> **Brief 1**: Return, word for word, the part of the anesthesia planning text that opens with the words containing "Finally, the anesthesia" and closes with "the surgical team.".
> **Brief 2**: According to the anesthesia planning text, when should strong consideration be given to leaving the patient intubated overnight?
> **Brief 3**: Translate this sentence from the anesthesia planning text into Spanish: "The patient may have rubber elastic bands at the end of surgery restricting movement as well."

> **Source extract**:
The team and setup should anticipate and be ready to handle a difficult airway up to and including a cannot intubate cannot ventilate situation with surgical instrumentation laid out and a surgeon scrubbed in ready to assist.

Other preparation includes a standard operating room set up with machine checks, ventilation equipment, airway equipment including backups, and all drugs and emergency drugs available.

Preparation for the intra-op portion should include a workup as dictated by the institution and preference, but likely include a basic metabolic panel, a complete blood count, and possibly a coagulation panel. Depending on the surgery, estimated blood loss, and time, a type and screen or type and cross should be considered.[27]

Another paramount consideration is what will be done after the case regarding extubation or leaving the patient intubated.[28][29] Even though most of these surgeries are done in the head and neck, it is unusual to have airway swelling, and these patients can be extubated as a normal case would be. This needs to be balanced against the time of day and length of the case. If the case is long and ends in the evening or night, strong consideration should be given to leaving the patient intubated overnight with a planned test and extubation in the morning.

Finally, the anesthesia team must discuss with the surgical team whether the patient will be wired shut into maxillomandibular fixation at the end of the case. Though this is less common currently due to the advancement of bone hardware and bony fixation techniques, it is still possible and sometimes is necessitated by unpredictable surgical outcomes; therefore, it may become necessary during a case.[30] The patient may have rubber elastic bands at the end of surgery restricting movement as well. This should be carefully discussed with the surgical team.

> **Entries supplied**:
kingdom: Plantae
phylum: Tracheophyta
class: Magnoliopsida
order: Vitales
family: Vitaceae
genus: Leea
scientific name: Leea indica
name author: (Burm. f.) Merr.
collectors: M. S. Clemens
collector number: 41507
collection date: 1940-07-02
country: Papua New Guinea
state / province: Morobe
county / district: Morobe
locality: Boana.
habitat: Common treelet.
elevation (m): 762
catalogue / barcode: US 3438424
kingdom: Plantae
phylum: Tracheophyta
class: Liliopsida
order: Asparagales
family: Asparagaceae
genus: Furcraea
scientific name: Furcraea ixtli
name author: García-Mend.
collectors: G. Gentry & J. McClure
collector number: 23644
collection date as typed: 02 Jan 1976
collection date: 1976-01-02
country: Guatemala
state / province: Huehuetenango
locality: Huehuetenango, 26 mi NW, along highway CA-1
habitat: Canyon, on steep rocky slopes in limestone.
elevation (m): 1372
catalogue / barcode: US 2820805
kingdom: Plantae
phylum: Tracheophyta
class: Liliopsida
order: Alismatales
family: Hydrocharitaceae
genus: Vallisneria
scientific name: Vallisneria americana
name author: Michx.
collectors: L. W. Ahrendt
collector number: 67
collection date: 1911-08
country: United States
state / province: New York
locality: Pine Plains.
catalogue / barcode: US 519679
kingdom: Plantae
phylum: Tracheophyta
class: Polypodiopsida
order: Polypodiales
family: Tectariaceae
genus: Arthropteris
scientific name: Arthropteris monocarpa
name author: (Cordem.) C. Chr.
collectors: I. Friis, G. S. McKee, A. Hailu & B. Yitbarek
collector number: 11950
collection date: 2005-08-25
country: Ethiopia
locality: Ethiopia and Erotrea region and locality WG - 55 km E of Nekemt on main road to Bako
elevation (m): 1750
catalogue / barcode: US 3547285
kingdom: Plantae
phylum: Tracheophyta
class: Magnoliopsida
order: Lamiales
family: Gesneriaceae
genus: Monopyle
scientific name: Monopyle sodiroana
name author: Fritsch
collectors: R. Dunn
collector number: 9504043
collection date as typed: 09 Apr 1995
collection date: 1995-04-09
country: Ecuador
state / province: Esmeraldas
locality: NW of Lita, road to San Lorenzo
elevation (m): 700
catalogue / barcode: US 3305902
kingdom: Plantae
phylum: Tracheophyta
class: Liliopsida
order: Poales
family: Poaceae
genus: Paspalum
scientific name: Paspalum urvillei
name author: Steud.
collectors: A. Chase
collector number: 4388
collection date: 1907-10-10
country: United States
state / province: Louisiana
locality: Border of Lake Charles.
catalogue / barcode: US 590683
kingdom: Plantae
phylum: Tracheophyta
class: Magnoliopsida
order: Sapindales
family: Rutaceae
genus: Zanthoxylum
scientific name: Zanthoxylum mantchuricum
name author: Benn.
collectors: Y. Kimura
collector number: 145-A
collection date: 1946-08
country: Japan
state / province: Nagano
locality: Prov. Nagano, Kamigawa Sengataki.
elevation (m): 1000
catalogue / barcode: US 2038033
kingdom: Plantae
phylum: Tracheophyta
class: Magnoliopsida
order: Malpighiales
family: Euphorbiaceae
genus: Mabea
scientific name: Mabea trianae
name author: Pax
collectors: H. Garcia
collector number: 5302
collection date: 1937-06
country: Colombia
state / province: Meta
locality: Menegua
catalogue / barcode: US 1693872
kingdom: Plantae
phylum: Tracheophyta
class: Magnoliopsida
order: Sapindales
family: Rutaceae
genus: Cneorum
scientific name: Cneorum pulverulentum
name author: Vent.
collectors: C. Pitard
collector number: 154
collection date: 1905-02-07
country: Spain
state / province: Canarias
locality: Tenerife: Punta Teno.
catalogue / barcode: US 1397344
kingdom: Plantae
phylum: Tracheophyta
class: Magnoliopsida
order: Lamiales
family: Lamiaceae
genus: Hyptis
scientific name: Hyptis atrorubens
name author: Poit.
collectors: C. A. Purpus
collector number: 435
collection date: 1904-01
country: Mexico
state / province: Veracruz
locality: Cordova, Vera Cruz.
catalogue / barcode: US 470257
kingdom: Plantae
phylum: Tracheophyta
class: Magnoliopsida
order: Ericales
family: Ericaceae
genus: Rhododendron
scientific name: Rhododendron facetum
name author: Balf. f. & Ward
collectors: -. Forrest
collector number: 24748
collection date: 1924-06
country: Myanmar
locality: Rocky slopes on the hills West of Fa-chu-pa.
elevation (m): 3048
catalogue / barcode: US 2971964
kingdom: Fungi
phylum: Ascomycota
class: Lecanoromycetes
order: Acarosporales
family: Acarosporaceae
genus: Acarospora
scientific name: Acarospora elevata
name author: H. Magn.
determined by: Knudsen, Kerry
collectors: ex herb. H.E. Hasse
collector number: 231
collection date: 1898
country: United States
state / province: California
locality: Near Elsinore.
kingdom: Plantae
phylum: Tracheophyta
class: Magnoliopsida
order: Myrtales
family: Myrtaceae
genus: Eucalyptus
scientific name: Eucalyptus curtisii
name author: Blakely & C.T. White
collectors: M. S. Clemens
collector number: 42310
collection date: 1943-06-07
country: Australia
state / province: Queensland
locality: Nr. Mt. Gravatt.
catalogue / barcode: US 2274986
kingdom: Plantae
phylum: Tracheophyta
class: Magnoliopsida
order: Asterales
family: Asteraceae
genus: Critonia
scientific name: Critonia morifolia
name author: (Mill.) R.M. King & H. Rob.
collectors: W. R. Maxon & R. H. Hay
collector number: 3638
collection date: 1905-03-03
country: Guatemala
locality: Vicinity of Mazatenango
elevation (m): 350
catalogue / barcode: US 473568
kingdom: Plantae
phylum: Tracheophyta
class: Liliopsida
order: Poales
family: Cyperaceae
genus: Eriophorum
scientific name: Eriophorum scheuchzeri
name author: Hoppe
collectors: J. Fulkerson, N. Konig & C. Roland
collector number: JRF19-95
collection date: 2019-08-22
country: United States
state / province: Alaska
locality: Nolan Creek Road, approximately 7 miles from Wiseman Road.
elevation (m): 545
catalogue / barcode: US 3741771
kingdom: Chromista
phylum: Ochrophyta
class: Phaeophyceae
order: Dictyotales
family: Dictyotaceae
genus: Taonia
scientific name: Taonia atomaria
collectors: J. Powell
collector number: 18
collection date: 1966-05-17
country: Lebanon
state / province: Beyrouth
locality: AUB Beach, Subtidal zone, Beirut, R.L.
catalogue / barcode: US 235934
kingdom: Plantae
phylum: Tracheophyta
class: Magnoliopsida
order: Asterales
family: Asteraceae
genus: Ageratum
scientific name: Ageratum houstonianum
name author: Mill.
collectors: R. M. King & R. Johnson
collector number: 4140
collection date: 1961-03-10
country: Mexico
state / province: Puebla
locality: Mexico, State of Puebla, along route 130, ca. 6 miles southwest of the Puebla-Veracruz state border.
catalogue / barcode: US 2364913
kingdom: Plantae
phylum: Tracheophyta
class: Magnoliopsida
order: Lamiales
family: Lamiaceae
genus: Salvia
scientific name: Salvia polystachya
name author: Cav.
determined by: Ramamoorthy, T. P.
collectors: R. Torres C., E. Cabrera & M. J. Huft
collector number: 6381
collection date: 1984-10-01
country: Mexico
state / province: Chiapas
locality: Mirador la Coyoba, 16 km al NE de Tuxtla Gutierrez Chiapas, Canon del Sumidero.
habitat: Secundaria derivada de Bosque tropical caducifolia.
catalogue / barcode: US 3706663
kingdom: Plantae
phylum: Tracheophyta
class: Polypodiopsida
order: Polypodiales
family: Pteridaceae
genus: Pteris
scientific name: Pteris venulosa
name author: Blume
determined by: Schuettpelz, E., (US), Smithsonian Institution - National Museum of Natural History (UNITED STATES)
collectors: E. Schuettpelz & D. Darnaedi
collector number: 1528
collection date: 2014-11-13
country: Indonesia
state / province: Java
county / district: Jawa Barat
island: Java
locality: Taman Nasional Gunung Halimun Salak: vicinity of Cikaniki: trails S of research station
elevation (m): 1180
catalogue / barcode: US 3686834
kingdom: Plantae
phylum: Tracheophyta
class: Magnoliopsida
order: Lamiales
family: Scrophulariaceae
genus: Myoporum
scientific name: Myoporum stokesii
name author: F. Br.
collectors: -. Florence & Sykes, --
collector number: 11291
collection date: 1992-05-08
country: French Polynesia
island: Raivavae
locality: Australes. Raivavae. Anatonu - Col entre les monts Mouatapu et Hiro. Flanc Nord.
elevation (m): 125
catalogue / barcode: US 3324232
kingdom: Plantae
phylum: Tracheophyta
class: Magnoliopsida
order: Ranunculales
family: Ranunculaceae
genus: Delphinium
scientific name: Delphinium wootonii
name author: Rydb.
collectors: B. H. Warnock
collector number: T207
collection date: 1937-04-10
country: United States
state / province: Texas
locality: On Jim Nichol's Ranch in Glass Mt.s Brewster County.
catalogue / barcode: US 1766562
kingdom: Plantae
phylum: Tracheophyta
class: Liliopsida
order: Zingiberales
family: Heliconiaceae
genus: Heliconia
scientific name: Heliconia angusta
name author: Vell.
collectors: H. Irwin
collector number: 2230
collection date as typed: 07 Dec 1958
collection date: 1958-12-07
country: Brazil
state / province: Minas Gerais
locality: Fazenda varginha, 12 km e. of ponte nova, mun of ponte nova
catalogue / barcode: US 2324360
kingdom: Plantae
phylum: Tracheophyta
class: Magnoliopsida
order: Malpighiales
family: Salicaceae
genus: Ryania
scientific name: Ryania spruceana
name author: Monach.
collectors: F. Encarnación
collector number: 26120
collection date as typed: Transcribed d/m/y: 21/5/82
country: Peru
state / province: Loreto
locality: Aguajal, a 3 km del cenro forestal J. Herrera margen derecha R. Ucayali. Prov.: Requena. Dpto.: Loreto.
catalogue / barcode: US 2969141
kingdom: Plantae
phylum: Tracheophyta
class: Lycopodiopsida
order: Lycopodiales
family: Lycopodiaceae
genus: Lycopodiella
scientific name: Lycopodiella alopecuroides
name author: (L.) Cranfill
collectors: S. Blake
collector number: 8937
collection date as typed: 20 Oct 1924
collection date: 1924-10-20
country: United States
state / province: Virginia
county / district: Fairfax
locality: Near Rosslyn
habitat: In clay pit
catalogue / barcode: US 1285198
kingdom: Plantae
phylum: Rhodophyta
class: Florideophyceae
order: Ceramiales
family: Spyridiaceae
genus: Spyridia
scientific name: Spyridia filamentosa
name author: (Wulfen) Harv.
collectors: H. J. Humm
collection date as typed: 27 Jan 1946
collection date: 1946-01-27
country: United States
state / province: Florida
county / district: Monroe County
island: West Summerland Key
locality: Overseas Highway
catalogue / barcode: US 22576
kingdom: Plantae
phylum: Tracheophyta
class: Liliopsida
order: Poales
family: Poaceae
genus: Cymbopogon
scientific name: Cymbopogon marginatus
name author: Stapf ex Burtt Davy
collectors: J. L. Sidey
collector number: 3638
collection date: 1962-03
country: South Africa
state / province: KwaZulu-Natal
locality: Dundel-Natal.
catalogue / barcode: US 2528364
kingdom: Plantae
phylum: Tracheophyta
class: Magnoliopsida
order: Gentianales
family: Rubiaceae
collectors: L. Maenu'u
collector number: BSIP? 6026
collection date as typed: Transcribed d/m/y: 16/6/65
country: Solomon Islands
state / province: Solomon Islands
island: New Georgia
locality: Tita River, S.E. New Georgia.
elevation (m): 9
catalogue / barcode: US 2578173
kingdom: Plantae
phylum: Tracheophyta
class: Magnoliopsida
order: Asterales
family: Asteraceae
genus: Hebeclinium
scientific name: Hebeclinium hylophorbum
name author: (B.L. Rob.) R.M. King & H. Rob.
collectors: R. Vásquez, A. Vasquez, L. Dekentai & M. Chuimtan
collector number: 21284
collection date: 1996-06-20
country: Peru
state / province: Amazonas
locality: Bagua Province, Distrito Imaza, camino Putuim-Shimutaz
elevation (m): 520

> **Reply 1**:
Finally, the anesthesia team must discuss with the surgical team whether the patient will be wired shut into maxillomandibular fixation at the end of the case. Though this is less common currently due to the advancement of bone hardware and bony fixation techniques, it is still possible and sometimes is necessitated by unpredictable surgical outcomes; therefore, it may become necessary during a case.[30] The patient may have rubber elastic bands at the end of surgery restricting movement as well. This should be carefully discussed with the surgical team.

> **Reply 2**: When the case is long and ends in the evening or night.

> **Reply 3**: El paciente también puede tener bandas elásticas de goma al final de la cirugía que restrinjan el movimiento.